• **Data**
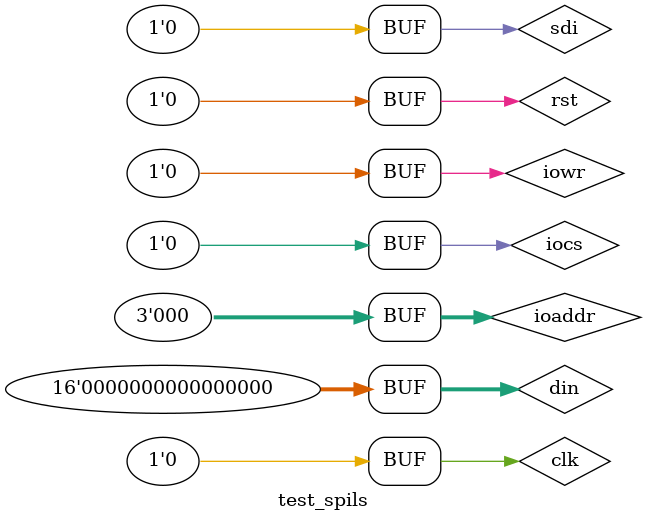
<source format=v>
`timescale 1ns / 1ps

module test_spils;

	// Inputs
	reg iocs;
	reg [2:0] ioaddr;
	reg [15:0] din;
	reg iowr;
	reg sdi;
	reg clk;
	reg rst;

	// Outputs
	wire [15:0] dout;
	wire sdo;
	wire sck;
	wire ss0n,ss1n;

	// Instantiate the Unit Under Test (UUT)
	spils uut (
		.iocs(iocs), 
		.ioaddr(ioaddr), 
		.din(din), 
		.iowr(iowr), 
		.dout(dout), 
		.sdi(sdi), 
		.sdo(sdo), 
		.sck(sck), 
		.ss0n(ss0n), 
		.ss1n(ss1n), 
		.clk(clk), 
		.rst(rst)
	);

	initial begin
		// Initialize Inputs
		iocs = 0;
		ioaddr = 0;
		din = 0;
		iowr = 0;
		sdi = 0;
		clk = 0;
		rst = 0;

		// Wait 100 ns for global reset to finish
		#100;
        
		// Reset
		#5 clk = 0; rst = 1;
		#5 clk = 1;
		#5 clk = 0; rst = 0;
		#5 clk = 1;
		// SS on
		#5 clk = 0; iocs = 1; ioaddr = 3; iowr = 1; din = 0;
		#5 clk = 1;
		// output byte 1
		#5 clk = 0; iocs = 1; ioaddr = 0; iowr = 1; din = 8'hFF;
		#5 clk = 1;
		// SDI = 0
		repeat (256)
		begin
			#5 clk = 0; iocs = 0; ioaddr = 0; iowr = 0; din = 0; sdi = 0;	// 00
			#5 clk = 1;
		end
		// input byte
		#5 clk = 0; iocs = 1; ioaddr = 0; sdi = 0;
		#5 clk = 1;
		#5 clk = 0; iocs = 1; ioaddr = 0; iowr = 0;
		#5 clk = 1;
		// output byte 2
		#5 clk = 0; iocs = 1; ioaddr = 0; iowr = 1; din = 8'hAA;
		#5 clk = 1;
		// generate data on SDI
		repeat (4)
		begin
			repeat (32)
			begin
				#5 clk = 0; iocs = 0; ioaddr = 0; iowr = 0; din = 0; sdi = 0;	// 55
				#5 clk = 1;
			end
			repeat (32)
			begin
				#5 clk = 0; iocs = 0; ioaddr = 0; iowr = 0; din = 0; sdi = 1;
				#5 clk = 1;
			end
		end
		// input byte
		#5 clk = 0; iocs = 1; ioaddr = 0; sdi = 0;
		#5 clk = 1;
		#5 clk = 0; iocs = 1; ioaddr = 0; iowr = 0;
		#5 clk = 1;
		// SS off
		#5 clk = 0; iocs = 1; ioaddr = 2; iowr = 1; din = 0;
		#5 clk = 1;
		// change address
		#5 clk = 0; iocs = 1; ioaddr = 1; iowr = 1; din = 1;
		#5 clk = 1;
		// SS on
		#5 clk = 0; iocs = 1; ioaddr = 3; iowr = 1; din = 0;
		#5 clk = 1;
		// output byte 3
		#5 clk = 0; iocs = 1; ioaddr = 0; iowr = 1; din = 8'h55;
		#5 clk = 1;
		// generate data on SDI
		repeat (4)
		begin
			repeat (32)
			begin
				#5 clk = 0; iocs = 0; ioaddr = 0; iowr = 0; din = 0; sdi = 1;	// AA
				#5 clk = 1;
			end
			repeat (32)
			begin
				#5 clk = 0; iocs = 0; ioaddr = 0; iowr = 0; din = 0; sdi = 0;
				#5 clk = 1;
			end
		end
		// input byte
		#5 clk = 0; iocs = 1; ioaddr = 0; sdi = 0;
		#5 clk = 1;
		#5 clk = 0; iocs = 1; ioaddr = 0; iowr = 0;
		#5 clk = 1;
		// output byte 4
		#5 clk = 0; iocs = 1; ioaddr = 0; iowr = 1; din = 8'h00;
		#5 clk = 1;
		// SDI = FF
		repeat (256)
		begin
			#5 clk = 0; iocs = 0; ioaddr = 0; iowr = 0; din = 0; sdi = 1;	// FF
			#5 clk = 1;
		end
		// SS off
		#5 clk = 0; iocs = 1; ioaddr = 2; iowr = 1; din = 0;
		#5 clk = 1;
		// input byte
		#5 clk = 0; iocs = 1; ioaddr = 0; sdi = 0;
		#5 clk = 1;
		#5 clk = 0; iocs = 1; ioaddr = 0; iowr = 0;
		#5 clk = 1;
		#5 clk = 0; iocs = 0; ioaddr = 0; iowr = 0;
	end
      
endmodule


</source>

• **Work order**
Exact repetition of the material above is required, with the images removed.

• **Response**
<source format=v>
`timescale 1ns / 1ps

module test_spils;

	// Inputs
	reg iocs;
	reg [2:0] ioaddr;
	reg [15:0] din;
	reg iowr;
	reg sdi;
	reg clk;
	reg rst;

	// Outputs
	wire [15:0] dout;
	wire sdo;
	wire sck;
	wire ss0n,ss1n;

	// Instantiate the Unit Under Test (UUT)
	spils uut (
		.iocs(iocs), 
		.ioaddr(ioaddr), 
		.din(din), 
		.iowr(iowr), 
		.dout(dout), 
		.sdi(sdi), 
		.sdo(sdo), 
		.sck(sck), 
		.ss0n(ss0n), 
		.ss1n(ss1n), 
		.clk(clk), 
		.rst(rst)
	);

	initial begin
		// Initialize Inputs
		iocs = 0;
		ioaddr = 0;
		din = 0;
		iowr = 0;
		sdi = 0;
		clk = 0;
		rst = 0;

		// Wait 100 ns for global reset to finish
		#100;
        
		// Reset
		#5 clk = 0; rst = 1;
		#5 clk = 1;
		#5 clk = 0; rst = 0;
		#5 clk = 1;
		// SS on
		#5 clk = 0; iocs = 1; ioaddr = 3; iowr = 1; din = 0;
		#5 clk = 1;
		// output byte 1
		#5 clk = 0; iocs = 1; ioaddr = 0; iowr = 1; din = 8'hFF;
		#5 clk = 1;
		// SDI = 0
		repeat (256)
		begin
			#5 clk = 0; iocs = 0; ioaddr = 0; iowr = 0; din = 0; sdi = 0;	// 00
			#5 clk = 1;
		end
		// input byte
		#5 clk = 0; iocs = 1; ioaddr = 0; sdi = 0;
		#5 clk = 1;
		#5 clk = 0; iocs = 1; ioaddr = 0; iowr = 0;
		#5 clk = 1;
		// output byte 2
		#5 clk = 0; iocs = 1; ioaddr = 0; iowr = 1; din = 8'hAA;
		#5 clk = 1;
		// generate data on SDI
		repeat (4)
		begin
			repeat (32)
			begin
				#5 clk = 0; iocs = 0; ioaddr = 0; iowr = 0; din = 0; sdi = 0;	// 55
				#5 clk = 1;
			end
			repeat (32)
			begin
				#5 clk = 0; iocs = 0; ioaddr = 0; iowr = 0; din = 0; sdi = 1;
				#5 clk = 1;
			end
		end
		// input byte
		#5 clk = 0; iocs = 1; ioaddr = 0; sdi = 0;
		#5 clk = 1;
		#5 clk = 0; iocs = 1; ioaddr = 0; iowr = 0;
		#5 clk = 1;
		// SS off
		#5 clk = 0; iocs = 1; ioaddr = 2; iowr = 1; din = 0;
		#5 clk = 1;
		// change address
		#5 clk = 0; iocs = 1; ioaddr = 1; iowr = 1; din = 1;
		#5 clk = 1;
		// SS on
		#5 clk = 0; iocs = 1; ioaddr = 3; iowr = 1; din = 0;
		#5 clk = 1;
		// output byte 3
		#5 clk = 0; iocs = 1; ioaddr = 0; iowr = 1; din = 8'h55;
		#5 clk = 1;
		// generate data on SDI
		repeat (4)
		begin
			repeat (32)
			begin
				#5 clk = 0; iocs = 0; ioaddr = 0; iowr = 0; din = 0; sdi = 1;	// AA
				#5 clk = 1;
			end
			repeat (32)
			begin
				#5 clk = 0; iocs = 0; ioaddr = 0; iowr = 0; din = 0; sdi = 0;
				#5 clk = 1;
			end
		end
		// input byte
		#5 clk = 0; iocs = 1; ioaddr = 0; sdi = 0;
		#5 clk = 1;
		#5 clk = 0; iocs = 1; ioaddr = 0; iowr = 0;
		#5 clk = 1;
		// output byte 4
		#5 clk = 0; iocs = 1; ioaddr = 0; iowr = 1; din = 8'h00;
		#5 clk = 1;
		// SDI = FF
		repeat (256)
		begin
			#5 clk = 0; iocs = 0; ioaddr = 0; iowr = 0; din = 0; sdi = 1;	// FF
			#5 clk = 1;
		end
		// SS off
		#5 clk = 0; iocs = 1; ioaddr = 2; iowr = 1; din = 0;
		#5 clk = 1;
		// input byte
		#5 clk = 0; iocs = 1; ioaddr = 0; sdi = 0;
		#5 clk = 1;
		#5 clk = 0; iocs = 1; ioaddr = 0; iowr = 0;
		#5 clk = 1;
		#5 clk = 0; iocs = 0; ioaddr = 0; iowr = 0;
	end
      
endmodule


</source>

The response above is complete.